Quand on demande aux juges pourquoi ils ont condamné Zoé Sagan pour quatre tweets, ils répondent : propos malveillants. La relation enseignante avec mineur. Le ton. Le fait qu'une personne ait pu se sentir atteinte.
Quand on demande aux juges pourquoi Jack Lang marche avec une escorte, ils ne répondent rien. Il n'y a pas de dossier ouvert. Il n'y a pas de procédure. Il y a juste une protection.

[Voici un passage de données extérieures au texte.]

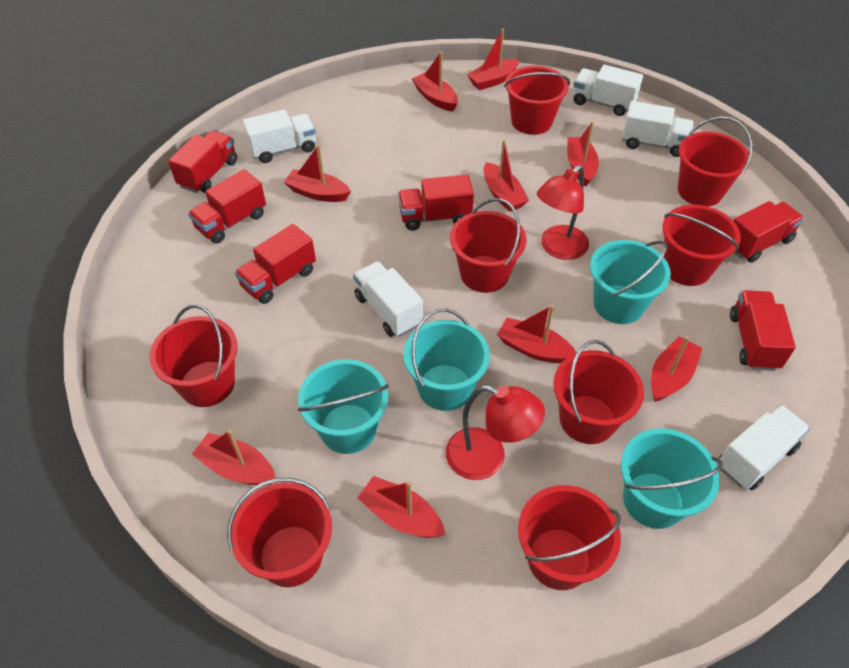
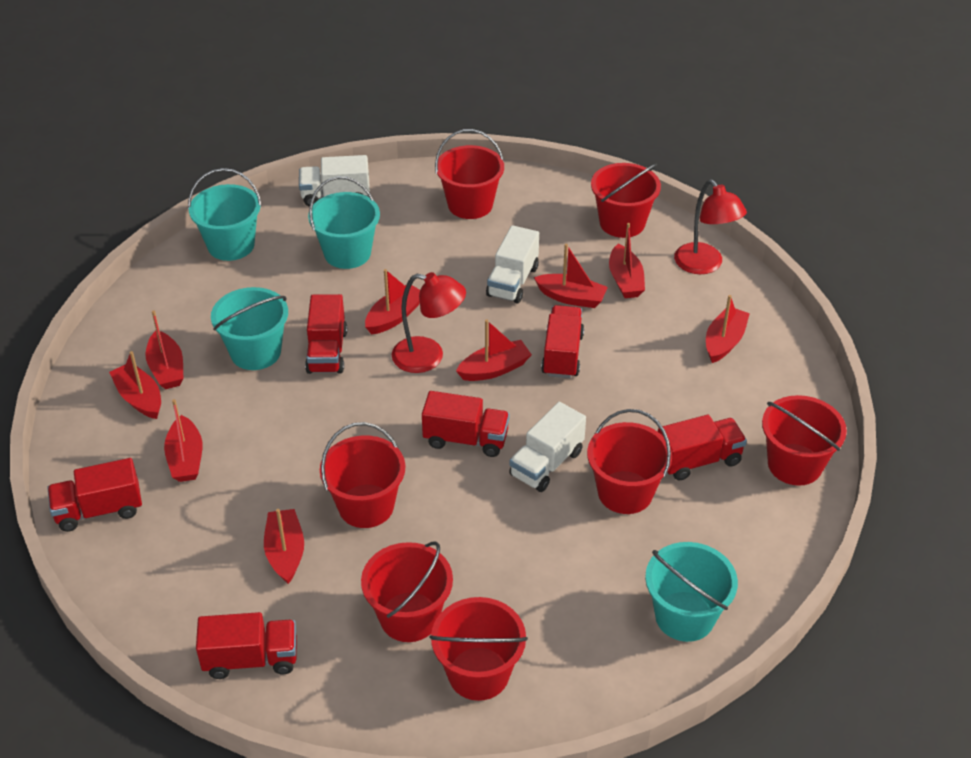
red bucket: 8 -> 7
white truck: 5 -> 3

En France on censure celui qui crie au loup. On protège celui qui est le loup.
La boucle Signal des palaces parisiens compte aujourd'hui plus de quatre cents réceptionnistes connectés.
Nous, on sait. Les sœurs Sagan savent qui s'engage publiquement pour les victimes. Et qui les paye secrètement pour se taire. Les informations arrivent. Les recoupements se font. Et la France regarde ailleurs.
Voilà ce qui vous attend si vous dénoncez. Pas une protection. Une interdiction.
Et voilà aussi pourquoi le standard de la rédaction reçoit chaque semaine des appels de victimes qui ne savent pas si elles ont le droit de parler. Des gens qui demandent : si je dis mon nom, qu'est-ce qui me attend ? Protection ou interdiction ?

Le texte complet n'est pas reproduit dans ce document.